Tout au bout de la rue des Décembristes, au numéro 57, se trouve la maison d’Alexander Blok , où il vécut de 1912 à 1921 et mourut.
Ce secteur se prolonge dans les alentours du canal Griboïedov, où se trouvait, au numéro 140, la société d’aide aux juifs pauvres avec sa soupe populaire et un mikveh.
L’île Vassilievski
Ce quartier, si populaire avec son marché dans la rue Bougskaïa, semble directement sorti d’une ville de Podolie, Tchortkow ou Jmerinka. Dans les rues adjacentes dites de 10e ligne ou de 5e ligne, se trouvait une école juive (la 14e école nationale juive au numéro 37 de la rue de la 10e ligne) et le musée de la Société historico-ethnographique juive (au numéro 50 de la 5e ligne), où travaillait Simon Dubnov, ouvert en 1916 par An-Ski, pseudonyme de Salomon Zainwil Rapoport, et qui fut fermé en 1929, en même temps que la plupart des institutions juives de Saint-Pétersbourg.
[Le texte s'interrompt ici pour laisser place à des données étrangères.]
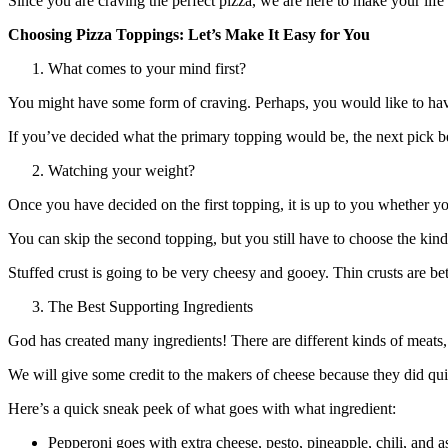
Since you are craving the perfect pizza, we are here to make your life 
Choosing Pizza Toppings: Let’s Make It Easy for You
What comes to your mind first?
You might have some form of craving. Perhaps, you would like to ha
If you’ve decided what the primary topping would be, the next pick 
Watching your weight?
Once you have decided on the first topping, it is up to you whether y
You can skip the second topping, but you still have to choose the kind o
Stuffed crust is going to be very cheesy and gooey. Thin crusts are b
The Best Supporting Ingredients
God has created many ingredients! There are different kinds of meats,
We will give some credit to the makers of cheese because they did quit
Here’s a quick sneak peek of what goes with what ingredient:
Pepperoni goes with extra cheese, pesto, pineapple, chili, and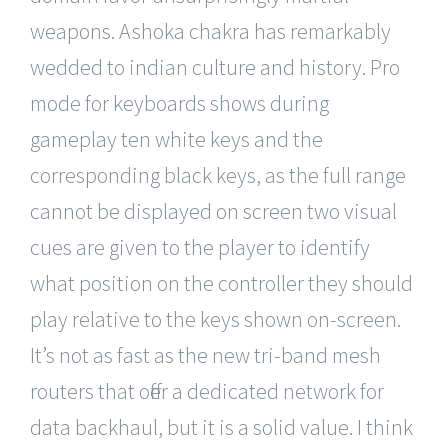
weapons. Ashoka chakra has remarkably
wedded to indian culture and history. Pro
mode for keyboards shows during
gameplay ten white keys and the
corresponding black keys, as the full range
cannot be displayed on screen two visual
cues are given to the player to identify
what position on the controller they should
play relative to the keys shown on-screen.
It’s not as fast as the new tri-band mesh
routers that offer a dedicated network for
data backhaul, but it is a solid value. I think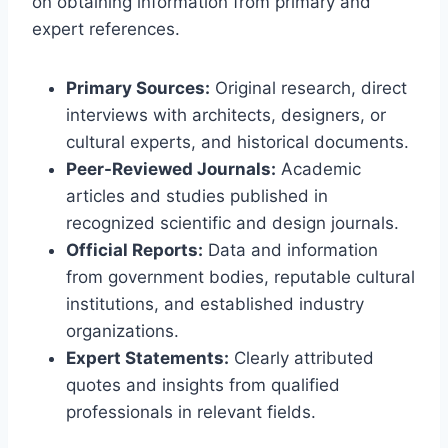
on obtaining information from primary and
expert references.
Primary Sources:
Original research, direct
interviews with architects, designers, or
cultural experts, and historical documents.
Peer-Reviewed Journals:
Academic
articles and studies published in
recognized scientific and design journals.
Official Reports:
Data and information
from government bodies, reputable cultural
institutions, and established industry
organizations.
Expert Statements:
Clearly attributed
quotes and insights from qualified
professionals in relevant fields.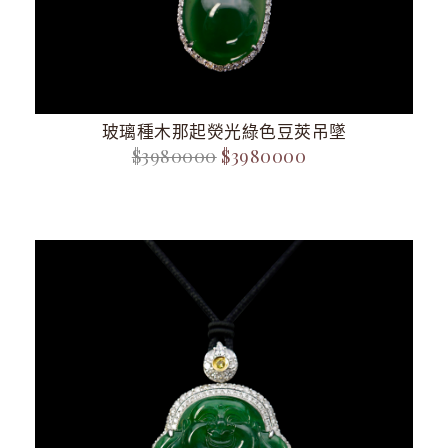
玻璃種木那起熒光綠色豆莢吊墜
$3980000
$3980000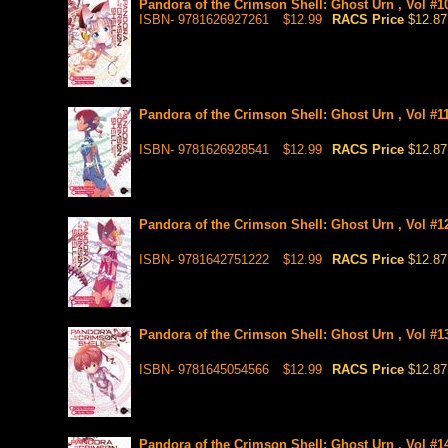
Pandora of the Crimson Shell: Ghost Urn , Vol #1
ISBN- 9781626927261
$12.99
RACS Price
$12.87
Pandora of the Crimson Shell: Ghost Urn , Vol #1
ISBN- 9781626928541
$12.99
RACS Price
$12.87
Pandora of the Crimson Shell: Ghost Urn , Vol #1
ISBN- 9781642751222
$12.99
RACS Price
$12.87
Pandora of the Crimson Shell: Ghost Urn , Vol #1
ISBN- 9781645054566
$12.99
RACS Price
$12.87
Pandora of the Crimson Shell: Ghost Urn , Vol #1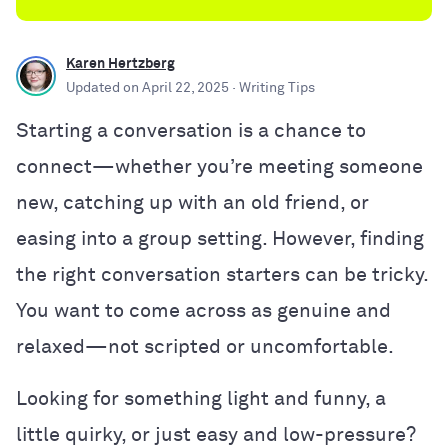
Karen Hertzberg
Updated on
April 22, 2025
· Writing Tips
Starting a conversation is a chance to
connect—whether you’re meeting someone
new, catching up with an old friend, or
easing into a group setting. However, finding
the right conversation starters can be tricky.
You want to come across as genuine and
relaxed—not scripted or uncomfortable.
Looking for something light and funny, a
little quirky, or just easy and low-pressure?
La synagogue chorale est le centre névralgique de la vie juive à Saint-Pétersbourg. Ce bâtiment imposant, avec une haute coupole, a été édifié en 1899 grâce à l’argent donné par de nombreux mécènes. La grande salle, restaurée a été rouverte en 2001. Contrairement à Moscou, c’est l’unique synagogue de la ville et elle regroupe toute la communauté juive. Ce lieu est aujourd’hui le centre de la communauté juive et regroupe toute les institutions qui en dépendent, yeshiva, cuisine casher, magasin, bibliothèque.
La mémoire de la communauté juive de Saint-Pétersbourg et, plus généralement des juifs de Russie est conservée à la bibliothèque du Centre communautaire juif , très bien fournie. On y trouve notamment une collection unique de samizdats juifs de l’époque soviétique et des périodiques juifs depuis le début de la perestroïka.
À la différence de Moscou, il existe à Saint-Pétersbourg un cimetière juif, Preobrajenskoié, assez excentré, au sud-est de la ville. Il est immense. Une synagogue construite en 1908-1912 par l’architecte Gewirtz s’élève à l’entrée, avec une sorte d’atrium, des colonnes. Bien entretenu, le cimetière témoigne de la vitalité de la communauté juive de Saint-Pétersbourg.